Choice giveth. Choice taketh away

We live in a world that pretends as if more choice is always better. While we are aware of what choice offers, we are often unaware of what it costs us.

A feature rich app offers its users much choice – control over configuration, user experience and an endless list of use-cases. A feature rich app is also difficult to use, bug-prone and open to security attacks. Past a point, increasing a user’s choice reduces their chance of having an app that is that is easy to use, bug-free and secure.

The rise of Amazon, the ‘everything’ store, is an enabler of tremendous choice. Thanks to its unlimited online shelf-space, ruthless efficiency and customer obsession, Amazon offers unbridled choice at the lowest price in the short term. In the medium term, Amazon leads to smaller businesses shutting shop and monopolizes certain segments of the market. In the long term, everybody is forced to buy certain goods from Amazon. In the long term, Amazon robs us of the choice to buy from somebody who isn’t Amazon.

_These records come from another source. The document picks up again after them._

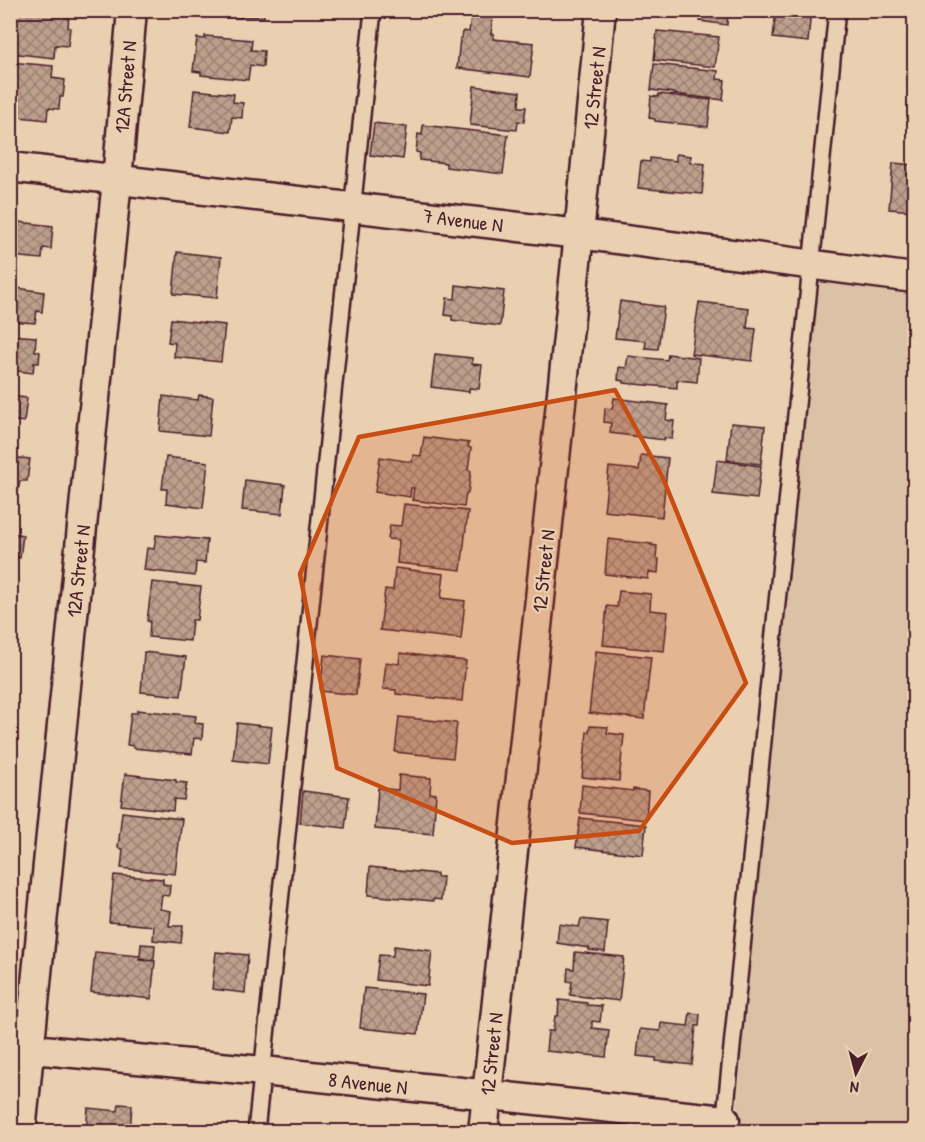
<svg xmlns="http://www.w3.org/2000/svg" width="925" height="1142" font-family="'Patrick Hand',sans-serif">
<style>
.built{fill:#dcc1a6}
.building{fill:url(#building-cross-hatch);stroke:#4a1f2b;stroke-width:1.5}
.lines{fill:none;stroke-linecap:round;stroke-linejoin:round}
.lane-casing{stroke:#4a1f2b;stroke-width:20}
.street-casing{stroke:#4a1f2b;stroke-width:33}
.lane{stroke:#ead0b1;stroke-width:15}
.street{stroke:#ead0b1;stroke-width:28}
.marked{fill:#c84d12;fill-opacity:0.2;stroke:#c84d12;stroke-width:4.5;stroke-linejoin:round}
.labels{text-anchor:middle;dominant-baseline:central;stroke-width:4.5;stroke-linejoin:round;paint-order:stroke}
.street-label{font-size:20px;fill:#4a1f2b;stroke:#ead0b1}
</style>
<defs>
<pattern id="building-cross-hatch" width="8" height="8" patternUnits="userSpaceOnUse" patternTransform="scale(1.5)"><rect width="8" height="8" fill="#bd9f8c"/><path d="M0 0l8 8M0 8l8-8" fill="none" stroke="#9c8173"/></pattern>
</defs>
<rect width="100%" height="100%" fill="#ead0b1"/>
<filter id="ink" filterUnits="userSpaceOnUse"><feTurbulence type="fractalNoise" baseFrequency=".0167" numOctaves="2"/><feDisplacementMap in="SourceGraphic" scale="12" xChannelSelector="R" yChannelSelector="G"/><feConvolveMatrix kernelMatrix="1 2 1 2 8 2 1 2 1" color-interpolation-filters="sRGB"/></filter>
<g filter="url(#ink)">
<!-- built -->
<polygon class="built" points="810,265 914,278 914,1131 735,1132"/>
<!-- building -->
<g class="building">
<polygon points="10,10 58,10 58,13 69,14 68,27 70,28 68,46 55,45 54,58 10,53"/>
<polygon points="206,10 264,10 264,17 241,16 241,18 205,15"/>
<polygon points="472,10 493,12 491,34 494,34 493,39 534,43 530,77 457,68 460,38 462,38 463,31 469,32"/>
<polygon points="667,10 728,10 727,25 700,21 701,15"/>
<polygon points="776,10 811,10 808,42 773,38"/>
<polygon points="657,31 719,37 715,67 654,60"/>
<polygon points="205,36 252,40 251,50 264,51 263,67 250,65 248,80 201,75 201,72 193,71 197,38 205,39"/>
<polygon points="10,62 53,66 52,78 65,80 63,97 60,97 59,109 48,108 47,120 10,116"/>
<polygon points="654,64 718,71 717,79 725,80 723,100 674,94 674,93 651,90"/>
<polygon points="474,86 520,92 519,107 526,107 524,122 518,121 517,130 470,125"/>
<polygon points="194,90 234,94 233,102 243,103 242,118 232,117 230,132 190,127"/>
<polygon points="659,94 711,100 708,127 655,121 655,119 649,118 651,96 658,97"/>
<polygon points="374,123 407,127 403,159 370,155"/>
<polygon points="423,125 508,135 503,174 446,167 446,163 419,160 420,153 416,152 418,134 422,135"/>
<polygon points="676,154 691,156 690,162 705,164 702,194 638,188 641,161 650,162 650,158 676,161"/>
<polygon points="893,163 914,165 914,211 889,209"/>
<polygon points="10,221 53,226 51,249 43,248 42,259 10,256"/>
<polygon points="177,252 221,257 217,298 173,294"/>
<polygon points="456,285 504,291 500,326 452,320 452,316 445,315 447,298 455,299"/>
<polygon points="10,287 44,292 42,312 37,311 35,323 10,321"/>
<polygon points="620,301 664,307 658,349 645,348 646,341 615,338"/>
<polygon points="699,302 749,308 747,328 756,329 752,361 691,354"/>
<polygon points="171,319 225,325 221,362 174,357 175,343 168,342"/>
<polygon points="10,335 36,337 35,351 40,352 39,363 34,363 33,373 10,370"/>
<polygon points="435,354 472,358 472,364 482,365 479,389 469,388 469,392 431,387"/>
<polygon points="668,354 699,358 697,382 677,380 677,388 624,383 624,381 618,380 619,367 626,368 628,356 667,360"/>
<polygon points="199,395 213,397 209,436 160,431 163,396 198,400"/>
<polygon points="10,396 27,398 24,422 10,420"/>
<polygon points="614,398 668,405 666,420 674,421 672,439 664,438 664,440 610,433 611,423 604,422 605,408 612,409"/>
<polygon points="731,423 765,426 761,464 727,460"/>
<polygon points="424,437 469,443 468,447 471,448 468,470 471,471 468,493 466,493 464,507 412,500 414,488 411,488 410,497 375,492 380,457 412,462 413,455 421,456"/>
<polygon points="641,455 668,458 662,517 604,511 609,467 639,470"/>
<polygon points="10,457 30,459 27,481 20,481 18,491 10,490"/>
<polygon points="166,457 208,462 203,508 166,503 167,489 162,489"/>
<polygon points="717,460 761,466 757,499 713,494"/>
<polygon points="245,480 285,485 282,514 242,510"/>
<polygon points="404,504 468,511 461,570 397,563 399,540 388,539 390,525 401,526"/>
<polygon points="10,522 13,522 12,533 23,535 20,558 10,557"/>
<polygon points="156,535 207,540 205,563 196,562 195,576 144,570 147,548 154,549"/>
<polygon points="608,539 652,544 651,545 657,546 656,558 659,559 658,573 649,572 648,579 605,574"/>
<polygon points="395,568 444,574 441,598 465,601 461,639 380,630 385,589 393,590"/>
<polygon points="152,582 201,587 197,620 192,620 190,641 149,637 150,621 147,621"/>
<polygon points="619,591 651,594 650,610 668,612 664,651 603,645 607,606 617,607"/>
<polygon points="596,651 651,657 644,719 589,713"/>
<polygon points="144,652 186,657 181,696 141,692"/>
<polygon points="400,653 466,661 462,701 396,694 396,690 383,689 386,662 399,664"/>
<polygon points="324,655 360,659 356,695 320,691"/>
<polygon points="137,710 196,716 195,723 203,724 202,739 194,738 192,754 133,748 133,746 127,745 131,713 137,713"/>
<polygon points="399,717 457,723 453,758 395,752"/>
<polygon points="237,723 272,727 268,764 233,760"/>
<polygon points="590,726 608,727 607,733 624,735 619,781 582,777 587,732 589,732"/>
<polygon points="125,774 176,780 176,782 187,783 184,800 174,799 173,811 121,805"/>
<polygon points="399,775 431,778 430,793 436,794 433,834 375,829 378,788 398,790"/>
<polygon points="582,785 633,791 633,789 648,791 646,820 580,813"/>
<polygon points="303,791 349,797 345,828 300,823"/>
<polygon points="122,812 182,819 175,874 121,868 123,849 118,848"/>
<polygon points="580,818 646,825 643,855 576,847"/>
<polygon points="370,867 437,874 437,877 443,877 441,900 434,899 433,901 368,895"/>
<polygon points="114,875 163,879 163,884 170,885 169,896 162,895 160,909 171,911 169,926 183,926 181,943 153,940 154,926 109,922"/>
<polygon points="581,919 608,922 605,952 589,950 589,948 557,943 559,924 579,927"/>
<polygon points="141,944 155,945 154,959 139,958 139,960 155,961 151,999 91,992 95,952 140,956"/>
<polygon points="394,946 432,951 428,986 376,980 379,955 393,956"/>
<polygon points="216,952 248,955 245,993 212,989"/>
<polygon points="575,952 624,957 619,1001 570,995 572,982 567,981 568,968 574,969"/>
<polygon points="364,988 423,994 418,1034 360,1028"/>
<polygon points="559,1000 587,1003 587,1005 602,1006 600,1022 592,1021 592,1028 609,1030 606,1057 546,1051 548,1031 553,1031 555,1016 558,1016"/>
<polygon points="690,1013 700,1014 699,1026 696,1026 692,1065 656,1061 656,1058 637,1056 640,1029 660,1031 661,1023 688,1026"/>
<polygon points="119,1104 132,1105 130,1132 86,1132 88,1108 118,1111"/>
</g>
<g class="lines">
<!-- lane casing -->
<g class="lane-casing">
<g id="lane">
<polyline points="724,1126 837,10"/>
<polyline points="256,1132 373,10"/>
</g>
</g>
<!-- street casing -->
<g class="street-casing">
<g id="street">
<polyline points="10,167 579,234 914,278"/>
<polyline points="11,1047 263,1071 725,1120"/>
<polyline points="21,1132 117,180 132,10"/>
<polyline points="483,1132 579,234 601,10"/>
</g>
</g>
<!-- lane -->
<use href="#lane" class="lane"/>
<!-- street -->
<use href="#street" class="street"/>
</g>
</g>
<!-- marked area -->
<path class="marked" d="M615 390 663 478 746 683 639 831 512 843 337 768 300 574 359 437Z"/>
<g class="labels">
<!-- street labels -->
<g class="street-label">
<text transform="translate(125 87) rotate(-85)">12A Street N</text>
<text transform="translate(594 88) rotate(-84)">12 Street N</text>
<text transform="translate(463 220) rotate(7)">7 Avenue N</text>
<text transform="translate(78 571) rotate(-84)">12A Street N</text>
<text transform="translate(543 571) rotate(-84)">12 Street N</text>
<text transform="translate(491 1054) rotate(-84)">12 Street N</text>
<text transform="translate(368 1083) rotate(6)">8 Avenue N</text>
</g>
</g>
<!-- margin -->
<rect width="925" height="1142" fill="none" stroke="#ead0b1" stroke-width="36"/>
<rect x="18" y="18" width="889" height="1106" fill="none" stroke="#4a1f2b" stroke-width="2" filter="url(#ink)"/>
<!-- north arrow -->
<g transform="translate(856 1073) rotate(186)" stroke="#ead0b1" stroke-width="4.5" paint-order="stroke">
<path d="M0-4.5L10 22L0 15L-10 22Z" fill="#4a1f2b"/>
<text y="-9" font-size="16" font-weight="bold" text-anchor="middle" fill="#4a1f2b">N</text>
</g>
</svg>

Standards and adversarial interoperability are the bedrock of every engineering discipline. They have helped us to craft a world with much variety and choice. The same 5 millimeter screw can be used in a bathroom cabinet, a hard-disk drive or within a harmonica. Yet, standards, at their core, are about relinquishing choice to enable homogeneity. Without the uniformity they offer, much of this world’s variety would disappear.

Choice is always a trade-off – to increase choice somewhere is to take it away elsewhere. And vice-versa.